- Investment management giant Fidelity is adding more fixed-income model portfolios to its menu of products available to financial advisers.
- It’s making that move against the backdrop of a fast-changing competitive landscape for brokerage, wealth management, and asset management.
- While Fidelity doesn’t charge advisory fees for the model portfolios, it charges investment management fees for the underlying funds. The portfolios’ average expense ratios range from 0.30% to 0.38%.
- The portfolios will be built using Fidelity’s own mutual funds and ETFs, the firm said, as well as third-party ETFs including BlackRock’s iShares. BlackRock is set to report fourth-quarter earnings on Tuesday.
- Visit BI Prime for more wealth management stories.
Investment-management giant Fidelity is adding more fixed-income model portfolios to its menu of products available to financial advisers.
It’s making that move against the backdrop of a fast-changing competitive landscape for brokerage, wealth management, and asset management. Fees for asset managers have been under increasingly intense pressure, and discount brokers raced to slash stock and ETF trading commissions to zero in the fall of 2019.
Model portfolios are built out of mutual funds and ETFs and can help replace portfolio construction via individual securities by financial advisers. Plus, they offer a prepackaged way to distribute asset managers’ products.
Fidelity, one of the biggest asset managers, on Tuesday detailed a new bond model portfolio collection. They’ll be built using Fidelity’s own mutual funds and ETFs, the firm said, as well as third-party funds — Fidelity mentioned BlackRock’s iShares in particular. (BlackRock, the world’s largest asset manager, is set to report fourth-quarter earnings on Tuesday.)
Meanwhile, discount brokers Charles Schwab and TD Ameritrade are set to combine later this year in a deal valued at about $26 billion. Both Schwab and TD Ameritrade have model portfolio platforms, and like Fidelity offer custody services for registered investment advisers. Schwab also has its own branded mutual funds and ETFs.
Model portfolios’ total market size has swelled to some $2.7 trillion in assets, representing 19% annual growth since 2016, according to an October report from Broadridge, the financial-technology firm that services global financial institutions. Broadridge expects model portfolio assets will more than double by 2023.
Though it’s growing and firms have estimated how many assets have flowed into the space, the model portfolios’ total market size is difficult to track.
That’s in part because the portfolios can’t quite be compared against each other, or benchmarks, said Scott Smith, the director of the advice relationships practice at industry research firm Cerulli Associates.
Financial advisers are “trying to do seven jobs well,” Smith said in an interview, and using model portfolios can take away some of the investment selection work.
Fidelity’s model portfolios are available on so-called turnkey platforms for advisers, including its own offering.
Fidelity already offers bond model portfolios to the advisers it serves through its institutional asset management business.

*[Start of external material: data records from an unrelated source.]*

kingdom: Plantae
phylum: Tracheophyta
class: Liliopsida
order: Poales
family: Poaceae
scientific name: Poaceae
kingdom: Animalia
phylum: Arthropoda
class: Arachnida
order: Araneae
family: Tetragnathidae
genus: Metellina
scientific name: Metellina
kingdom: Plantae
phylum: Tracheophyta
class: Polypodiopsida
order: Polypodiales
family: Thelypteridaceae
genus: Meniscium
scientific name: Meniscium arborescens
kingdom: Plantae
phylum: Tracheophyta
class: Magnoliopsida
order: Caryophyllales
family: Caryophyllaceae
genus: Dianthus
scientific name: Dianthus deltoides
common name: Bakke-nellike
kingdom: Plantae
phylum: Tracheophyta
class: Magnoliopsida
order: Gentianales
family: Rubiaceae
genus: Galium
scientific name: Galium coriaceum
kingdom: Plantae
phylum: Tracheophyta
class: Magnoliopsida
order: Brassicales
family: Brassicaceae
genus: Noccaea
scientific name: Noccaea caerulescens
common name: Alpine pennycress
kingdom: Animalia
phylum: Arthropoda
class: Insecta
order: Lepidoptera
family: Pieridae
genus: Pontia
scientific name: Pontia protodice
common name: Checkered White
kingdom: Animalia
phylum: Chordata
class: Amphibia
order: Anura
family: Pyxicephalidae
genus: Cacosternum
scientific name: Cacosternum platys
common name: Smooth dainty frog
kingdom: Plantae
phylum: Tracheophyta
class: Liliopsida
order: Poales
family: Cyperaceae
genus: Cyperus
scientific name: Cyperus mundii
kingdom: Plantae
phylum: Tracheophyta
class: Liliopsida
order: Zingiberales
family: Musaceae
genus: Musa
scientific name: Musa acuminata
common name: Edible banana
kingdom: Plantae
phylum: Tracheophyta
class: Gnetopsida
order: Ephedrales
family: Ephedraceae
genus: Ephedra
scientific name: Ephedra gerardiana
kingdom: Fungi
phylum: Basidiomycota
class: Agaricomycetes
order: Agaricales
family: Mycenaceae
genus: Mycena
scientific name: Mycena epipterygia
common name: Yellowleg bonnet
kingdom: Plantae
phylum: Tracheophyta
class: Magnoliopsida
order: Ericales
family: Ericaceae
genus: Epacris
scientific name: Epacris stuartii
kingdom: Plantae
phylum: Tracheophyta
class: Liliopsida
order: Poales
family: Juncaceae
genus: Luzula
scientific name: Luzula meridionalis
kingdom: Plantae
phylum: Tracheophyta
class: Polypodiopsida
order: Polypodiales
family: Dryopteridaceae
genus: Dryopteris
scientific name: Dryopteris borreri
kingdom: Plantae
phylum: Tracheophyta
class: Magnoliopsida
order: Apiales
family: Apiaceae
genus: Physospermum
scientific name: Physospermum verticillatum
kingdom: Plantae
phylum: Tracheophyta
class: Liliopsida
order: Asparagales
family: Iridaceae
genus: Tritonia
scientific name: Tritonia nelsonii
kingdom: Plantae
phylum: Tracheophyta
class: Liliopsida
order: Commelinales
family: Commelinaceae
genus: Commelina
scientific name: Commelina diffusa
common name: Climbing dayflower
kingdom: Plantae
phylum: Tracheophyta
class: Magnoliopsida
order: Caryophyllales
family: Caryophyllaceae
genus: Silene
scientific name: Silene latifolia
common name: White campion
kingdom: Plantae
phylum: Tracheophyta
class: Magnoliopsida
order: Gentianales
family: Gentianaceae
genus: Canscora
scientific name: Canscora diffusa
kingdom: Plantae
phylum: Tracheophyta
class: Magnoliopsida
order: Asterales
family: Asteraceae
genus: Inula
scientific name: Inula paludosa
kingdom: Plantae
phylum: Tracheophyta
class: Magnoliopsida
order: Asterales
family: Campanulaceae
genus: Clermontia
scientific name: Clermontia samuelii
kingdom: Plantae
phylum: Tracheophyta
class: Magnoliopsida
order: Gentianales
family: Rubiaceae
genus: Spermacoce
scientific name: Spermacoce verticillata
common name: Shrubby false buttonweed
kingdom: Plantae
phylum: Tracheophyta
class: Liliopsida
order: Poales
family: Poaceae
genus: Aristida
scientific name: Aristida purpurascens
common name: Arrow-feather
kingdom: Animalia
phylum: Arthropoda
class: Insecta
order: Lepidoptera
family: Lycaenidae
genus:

Where the new vehicles differ are through their strategies Fidelity says maximize clients’ total return when adjusted for risk.
For instance, one of the four new offerings is designed to expose investors to a diverse bond portfolio centered around investment-grade mutual funds and ETFs alongside a “limited” non-investment-grade allocation. While Fidelity doesn’t charge an advisory fees for the models, it charges investment management fees for the underlying funds.
The portfolios’ average expense ratios range from 0.30% to 0.38%.
BlackRock is also among the firms growing its footprint in the model portfolio space. It said in December that it was effectively trying to make clients’ model portfolio process smarter through a fintech partnership.
As competition ratchets up and feels fall fast in the ever-crowded wealth and asset management space, questions have cropped up around the relationships between asset managers and the brokerages and other platforms distributing their products — especially when there’s crossover between offerings.
One analyst asked BlackRock CEO Larry Fink on the firm’s third-quarter earnings call in October about distribution platform relationships in the wake of zero-commission trades becoming the norm.
“So let me just say one thing. Our relationship with Fidelity, as you kind of alluded to, is as strong as ever. Our relationship is way beyond ETFs. It’s about education. It’s about working with their platform,” Fink said on the call. “And so our relationship with Fidelity is unchanged, if that’s what you were trying to allude to, related to what we pay them and other things.”
Also in October, the CEO of asset manager Russell Investments, Michelle Seitz, said an interview with Business Insider that zero-commission trades could mean that firms like Russell may end up getting squeezed when commissions drop on the platforms that carry their investment products.
“Nothing is necessarily free,” Seitz said then. “The biggest element of all of these changes to the pricing structure to the end client, I believe, should be transparency — making sure that they understand how the entire ecosystem works.”
Bank of America said in October that it added 40 new third-party model portfolios for its own financial advisers to choose from, managed by firms including Natixis and JPMorgan, and available to Merrill Lynch Wealth Management clients. Bank of America first introduced model portfolios in 2017.